PS qubit benchmark now works too, same way as x17. lyra2v2 is still broken. PPS. Will you merge these patches into main branch, or it needs more testing?

kkkrackpot commented 6 years ago

BTW, is it possible to add something to make the miner to print default intensity when started without -i option?

spritab commented 6 years ago

I have a similar problem.

ccminer$ ./ccminer -a x17 --benchmark --debug ccminer 8.18-KlausT (64bit) for nVidia GPUs Compiled with GCC 5.4 using Nvidia CUDA Toolkit 9.1

Based on pooler cpuminer 2.3.2 and the tpruvot@github fork CUDA support by Christian Buchner, Christian H. and DJM34 Includes optimizations implemented by sp-hash, klaust, tpruvot and tsiv.

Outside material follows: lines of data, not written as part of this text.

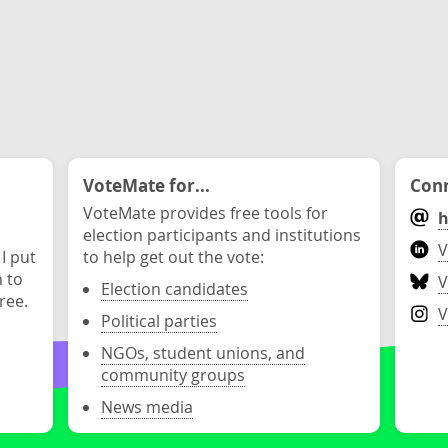
VoteMate for...
Conn
VoteMate provides free tools for
h
election participants and institutions
V
 I put
to help get out the vote:
n to
V
Election candidates
ree.
V
Political parties
NGOs, student unions, and
community groups
News media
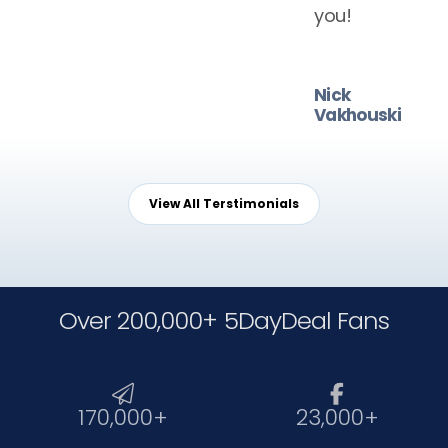
you!
Nick
Vakhouski
View All Terstimonials
Over 200,000+ 5DayDeal Fans


170,000+
23,000+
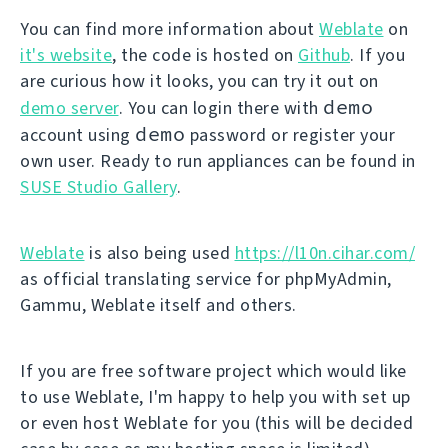
You can find more information about
Weblate
on
it's website
, the code is hosted on
Github
. If you
are curious how it looks, you can try it out on
demo
demo server
. You can login there with
demo
account using
password or register your
own user. Ready to run appliances can be found in
SUSE Studio Gallery
.
Weblate
is also being used
https://l10n.cihar.com/
as official translating service for phpMyAdmin,
Gammu, Weblate itself and others.
If you are free software project which would like
to use Weblate, I'm happy to help you with set up
or even host Weblate for you (this will be decided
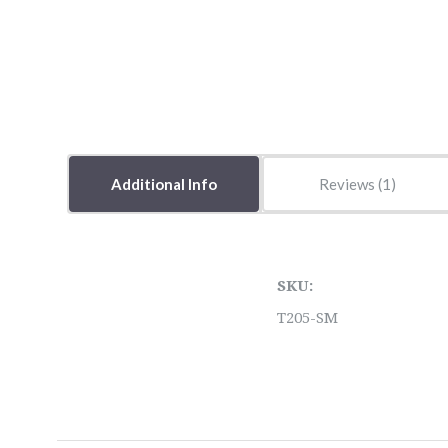
Additional Info
Reviews
SKU:
T205-SM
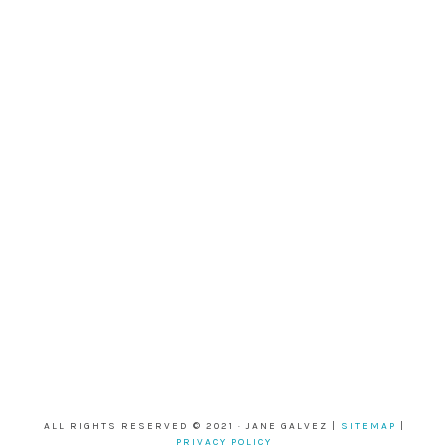
ALL RIGHTS RESERVED © 2021 · JANE GALVEZ |
SITEMAP
|
PRIVACY POLICY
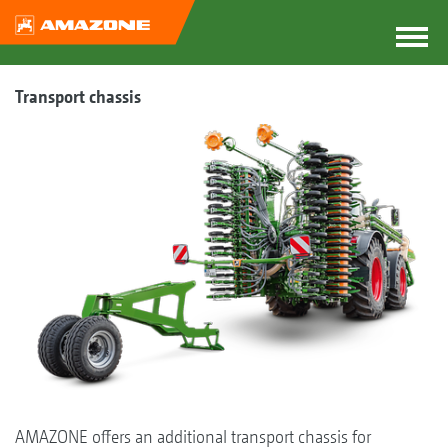
Transport chassis
AMAZONE offers an additional transport chassis for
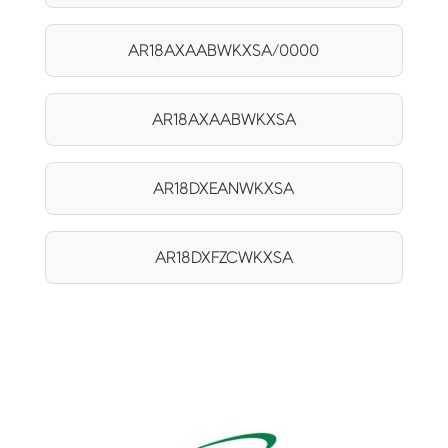
AR18AXAABWKXSA/0000
AR18AXAABWKXSA
AR18DXEANWKXSA
AR18DXFZCWKXSA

[2018-01-08 21:25:47] NVML GPU monitoring enabled. [2018-01-08 21:25:47] 1 miner thread started, using 'x17' algorithm. [2018-01-08 21:25:47] Binding thread 0 to cpu 0 (mask 1) 0 [2018-01-08 21:25:47] thread 0: new work [2018-01-08 21:25:47] GPU #0: start=00000000 end=017d7840 range=017d7841 Cuda error in func 'x17_haval256_cpu_hash_64' at line 343 : an illegal memory access was encountered. [2018-01-08 21:25:50] stopping 1 threads [2018-01-08 21:25:55] resetting GPUs ccminer$ cuda-memcheck ./ccminer -a x17 --benchmark --debug ========= CUDA-MEMCHECK ccminer 8.18-KlausT (64bit) for nVidia GPUs Compiled with GCC 5.4 using Nvidia CUDA Toolkit 9.1

Based on pooler cpuminer 2.3.2 and the tpruvot@github fork CUDA support by Christian Buchner, Christian H. and DJM34 Includes optimizations implemented by sp-hash, klaust, tpruvot and tsiv.

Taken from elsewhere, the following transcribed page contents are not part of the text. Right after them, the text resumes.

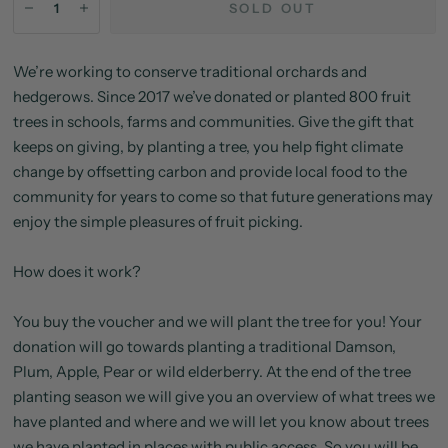
SOLD OUT
We’re working to conserve traditional orchards and
hedgerows. Since 2017 we’ve donated or planted 800 fruit
trees in schools, farms and communities. Give the gift that
keeps on giving, by planting a tree, you help fight climate
change by offsetting carbon and provide local food to the
community for years to come so that future generations may
enjoy the simple pleasures of fruit picking.
How does it work?
You buy the voucher and we will plant the tree for you! Your
donation will go towards planting a traditional Damson,
Plum, Apple, Pear or wild elderberry. At the end of the tree
planting season we will give you an overview of what trees we
have planted and where and we will let you know about trees
we have planted in places with public access. So you will be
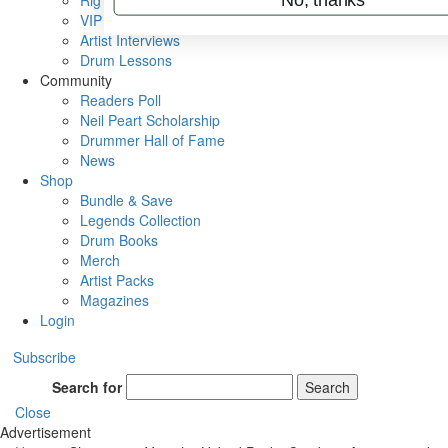
Rig Rundowns
VIP Backstage
Artist Interviews
Drum Lessons
Community
Readers Poll
Neil Peart Scholarship
Drummer Hall of Fame
News
Shop
Bundle & Save
Legends Collection
Drum Books
Merch
Artist Packs
Magazines
Login
Subscribe
Search for
Search
Close
Advertisement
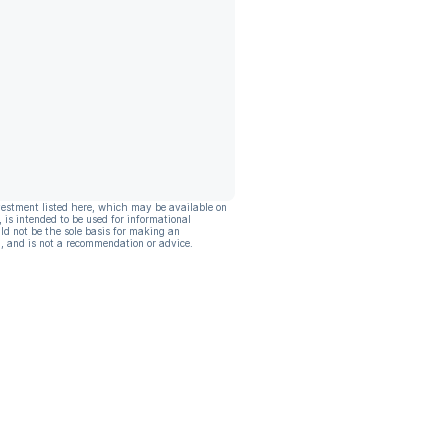
vestment listed here, which may be available on
, is intended to be used for informational
ld not be the sole basis for making an
, and is not a recommendation or advice.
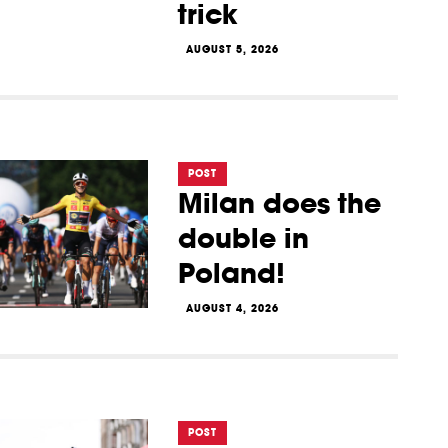
trick
AUGUST 5, 2026
POST
Milan does the
double in
Poland!
AUGUST 4, 2026
POST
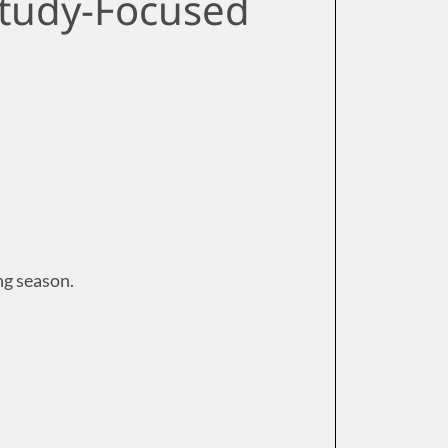
Study-Focused
ng season.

[2018-01-08 21:26:03] NVML GPU monitoring enabled. [2018-01-08 21:26:03] 1 miner thread started, using 'x17' algorithm. [2018-01-08 21:26:03] Binding thread 0 to cpu 0 (mask 1) 0 [2018-01-08 21:26:03] thread 0: new work [2018-01-08 21:26:03] GPU #0: start=00000000 end=017d7840 range=017d7841 Cuda error in func 'x11_luffaCubehash512_cpu_hash_64' at line 1277 : the launch timed out and was terminated. [2018-01-08 21:26:15] stopping 1 threads [2018-01-08 21:26:20] resetting GPUs ========= ERROR SUMMARY: 0 errors

I not familiar with cuda, but I want to fix this. Could you help me to make a first stem to resolve this problem?

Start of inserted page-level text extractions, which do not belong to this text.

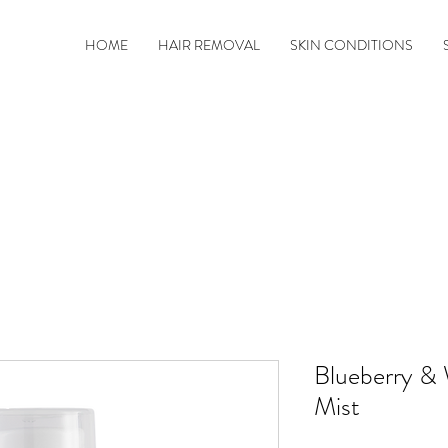
HOME
HAIR REMOVAL
SKIN CONDITIONS
Blueberry & 
Mist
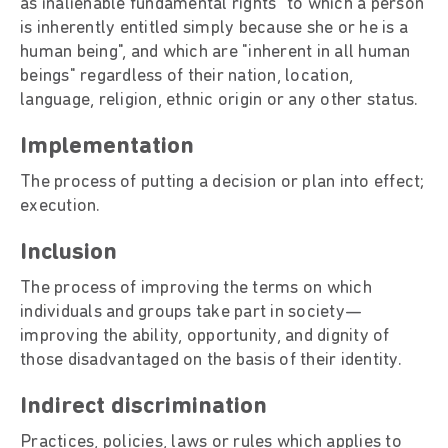
as inalienable fundamental rights "to which a person
is inherently entitled simply because she or he is a
human being", and which are "inherent in all human
beings" regardless of their nation, location,
language, religion, ethnic origin or any other status.
Implementation
The process of putting a decision or plan into effect;
execution.
Inclusion
The process of improving the terms on which
individuals and groups take part in society—
improving the ability, opportunity, and dignity of
those disadvantaged on the basis of their identity.
Indirect discrimination
Practices, policies, laws or rules which applies to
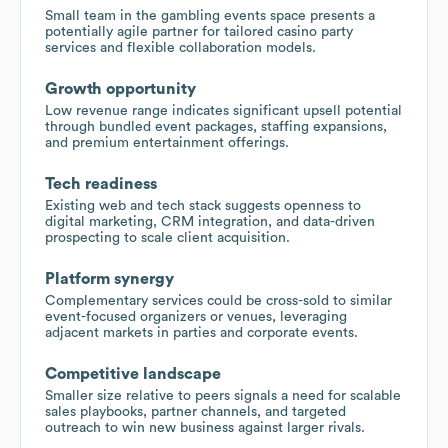
Small team in the gambling events space presents a
potentially agile partner for tailored casino party
services and flexible collaboration models.
Growth opportunity
Low revenue range indicates significant upsell potential
through bundled event packages, staffing expansions,
and premium entertainment offerings.
Tech readiness
Existing web and tech stack suggests openness to
digital marketing, CRM integration, and data-driven
prospecting to scale client acquisition.
Platform synergy
Complementary services could be cross-sold to similar
event-focused organizers or venues, leveraging
adjacent markets in parties and corporate events.
Competitive landscape
Smaller size relative to peers signals a need for scalable
sales playbooks, partner channels, and targeted
outreach to win new business against larger rivals.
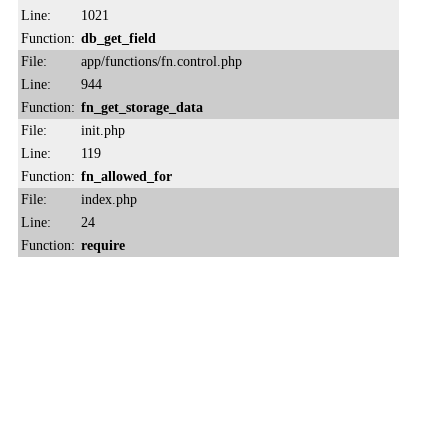
Line:
1021
Function:
db_get_field
File:
app/functions/fn.control.php
Line:
944
Function:
fn_get_storage_data
File:
init.php
Line:
119
Function:
fn_allowed_for
File:
index.php
Line:
24
Function:
require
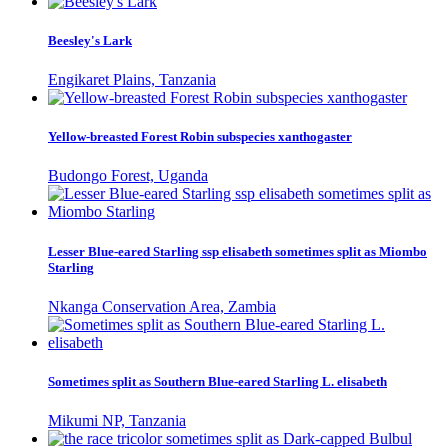
Beesley's Lark
Engikaret Plains, Tanzania
Yellow-breasted Forest Robin subspecies xanthogaster
Budongo Forest, Uganda
Lesser Blue-eared Starling ssp elisabeth sometimes split as Miombo
Starling
Nkanga Conservation Area, Zambia
Sometimes split as Southern Blue-eared Starling L. elisabeth
Mikumi NP, Tanzania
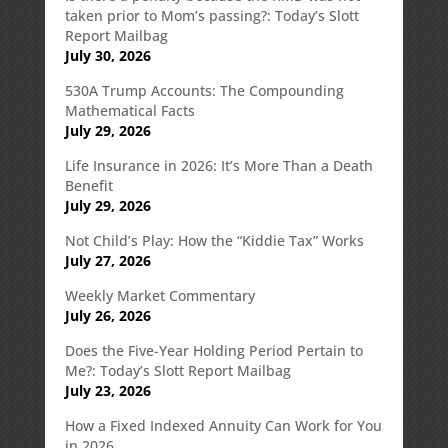
taken prior to Mom’s passing?: Today’s Slott
Report Mailbag
July 30, 2026
530A Trump Accounts: The Compounding
Mathematical Facts
July 29, 2026
Life Insurance in 2026: It’s More Than a Death
Benefit
July 29, 2026
Not Child’s Play: How the “Kiddie Tax” Works
July 27, 2026
Weekly Market Commentary
July 26, 2026
Does the Five-Year Holding Period Pertain to
Me?: Today’s Slott Report Mailbag
July 23, 2026
How a Fixed Indexed Annuity Can Work for You
in 2026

P.S.: The last change from git log is 'Sun Jan 7 23:07:14 2018 +0100'

KlausT commented 6 years ago

The latest commits should fix the x17 problem, but you have to use the --no-cpu-verify option for now. For some reason a part of the CPU code is broken under Linux. Maybe a GCC issue, version 7 is not really compatible.